**Work to be completed:**
Reproduce word for word the part of the nozzle expansion problem below that runs from "2. The mixture" up to and including "can be ignored.".

Considering an Ideal Gas Mixture Expanding Isentropically Through a Nozzle
A gas mixture consisting of CO _{2} \text { and } O _{2} with mole fractions 0.8 and 0.2, respectively, expands isentropically and at steady state through a nozzle from 700 K, 5 atm, 3 m/s to an exit pressure of 1 atm. Determine (a) the temperature at the nozzle exit, in K, (b) the entropy changes of the CO _{2} \text { and } O _{2} from inlet to exit, in kJ/kmol ⋅ K, (c) the exit velocity, in m/s.
Known A gas mixture consisting of CO _{2} \text { and } O _{2} in specified proportions expands isentropically through a nozzle from specified inlet conditions to a given exit pressure.
Find Determine the temperature at the nozzle exit, in K, the entropy changes of the CO _{2} \text { and } O _{2} from inlet to exit, in kJ/kmol ⋅ K, and the exit velocity, in m/s.
Schematic and Given Data:
Engineering Model
1. The control volume shown by the dashed line on the accompanying figure operates at steady state.
2. The mixture composition remains constant as the mixture expands isentropically through the nozzle.
3. The Dalton model applies: The overall mixture and each mixture component act as ideal gases. The state of each component is defined by the temperature and the partial pressure of the component.
4. The change in potential energy between inlet and exit can be ignored.
Analysis
a. The temperature at the exit can be determined using the fact that the expansion occurs isentropically: \bar{s}_{2}-\bar{s}_{1}=0. As there is no change in the specific entropy of the mixture between inlet and exit, Eq. 12.35 can be used to write
\Delta \bar{s}=\sum_{i=1}^{j} y_{i}\left[\bar{s}_{i}\left(T_{2}, p_{i 2}\right)-\bar{s}_{i}\left(T_{1}, p_{i 1}\right)\right] (12.35)
\bar{s}_{2}-\bar{s}_{1}=y_{ O _{2}} \Delta \bar{s}_{ O _{2}}+y_{ CO _{2}} \Delta \bar{s}_{ CO _{2}}=0 (a)

**Data:**
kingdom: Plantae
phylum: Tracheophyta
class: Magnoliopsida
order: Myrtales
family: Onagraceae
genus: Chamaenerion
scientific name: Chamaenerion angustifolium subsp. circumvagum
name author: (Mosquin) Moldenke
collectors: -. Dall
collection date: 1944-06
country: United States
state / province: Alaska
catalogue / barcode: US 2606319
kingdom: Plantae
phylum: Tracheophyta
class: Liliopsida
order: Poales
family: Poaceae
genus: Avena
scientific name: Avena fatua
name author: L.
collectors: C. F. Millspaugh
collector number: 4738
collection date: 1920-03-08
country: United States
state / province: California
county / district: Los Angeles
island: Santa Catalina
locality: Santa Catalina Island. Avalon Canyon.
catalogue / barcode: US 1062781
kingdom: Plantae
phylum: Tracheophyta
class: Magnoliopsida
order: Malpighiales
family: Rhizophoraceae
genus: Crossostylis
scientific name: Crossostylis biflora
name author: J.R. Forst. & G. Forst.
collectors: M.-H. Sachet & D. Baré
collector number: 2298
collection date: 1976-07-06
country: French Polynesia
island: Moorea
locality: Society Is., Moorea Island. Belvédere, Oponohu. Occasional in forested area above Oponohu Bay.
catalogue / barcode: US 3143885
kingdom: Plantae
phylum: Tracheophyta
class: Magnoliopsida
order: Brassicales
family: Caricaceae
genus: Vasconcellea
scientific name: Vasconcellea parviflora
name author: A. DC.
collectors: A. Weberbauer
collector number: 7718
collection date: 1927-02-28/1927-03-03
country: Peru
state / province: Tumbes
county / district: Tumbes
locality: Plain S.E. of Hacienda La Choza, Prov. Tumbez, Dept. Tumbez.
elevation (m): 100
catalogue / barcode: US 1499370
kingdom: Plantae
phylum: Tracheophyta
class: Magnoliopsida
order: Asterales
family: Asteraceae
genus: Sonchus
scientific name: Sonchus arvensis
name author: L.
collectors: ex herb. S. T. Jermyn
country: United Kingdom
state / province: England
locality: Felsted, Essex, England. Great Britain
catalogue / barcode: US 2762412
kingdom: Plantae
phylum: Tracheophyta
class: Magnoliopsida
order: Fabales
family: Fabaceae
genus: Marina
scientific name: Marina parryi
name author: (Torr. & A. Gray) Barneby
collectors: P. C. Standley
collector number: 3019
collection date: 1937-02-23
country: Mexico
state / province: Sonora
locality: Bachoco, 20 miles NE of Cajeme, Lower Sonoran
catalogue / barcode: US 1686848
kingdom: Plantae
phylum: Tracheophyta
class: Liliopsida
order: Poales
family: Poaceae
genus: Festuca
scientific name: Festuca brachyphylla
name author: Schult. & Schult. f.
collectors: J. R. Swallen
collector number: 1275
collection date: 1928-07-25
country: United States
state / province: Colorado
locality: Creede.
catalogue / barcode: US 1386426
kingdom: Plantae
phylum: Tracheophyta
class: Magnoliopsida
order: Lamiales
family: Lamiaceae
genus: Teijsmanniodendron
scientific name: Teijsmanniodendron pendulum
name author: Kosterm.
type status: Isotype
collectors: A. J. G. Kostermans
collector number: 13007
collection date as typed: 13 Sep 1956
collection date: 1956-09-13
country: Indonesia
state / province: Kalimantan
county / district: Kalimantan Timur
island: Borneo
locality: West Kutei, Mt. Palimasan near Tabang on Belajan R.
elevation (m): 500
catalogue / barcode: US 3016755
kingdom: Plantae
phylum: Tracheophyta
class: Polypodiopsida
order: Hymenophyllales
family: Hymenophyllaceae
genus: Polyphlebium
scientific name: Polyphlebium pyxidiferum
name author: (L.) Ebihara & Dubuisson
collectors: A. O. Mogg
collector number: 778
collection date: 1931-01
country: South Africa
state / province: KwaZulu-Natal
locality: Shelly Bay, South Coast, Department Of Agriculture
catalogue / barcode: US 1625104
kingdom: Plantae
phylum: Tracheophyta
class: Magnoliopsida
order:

**Correct result:**
2. The mixture composition remains constant as the mixture expands isentropically through the nozzle.
3. The Dalton model applies: The overall mixture and each mixture component act as ideal gases. The state of each component is defined by the temperature and the partial pressure of the component.
4. The change in potential energy between inlet and exit can be ignored.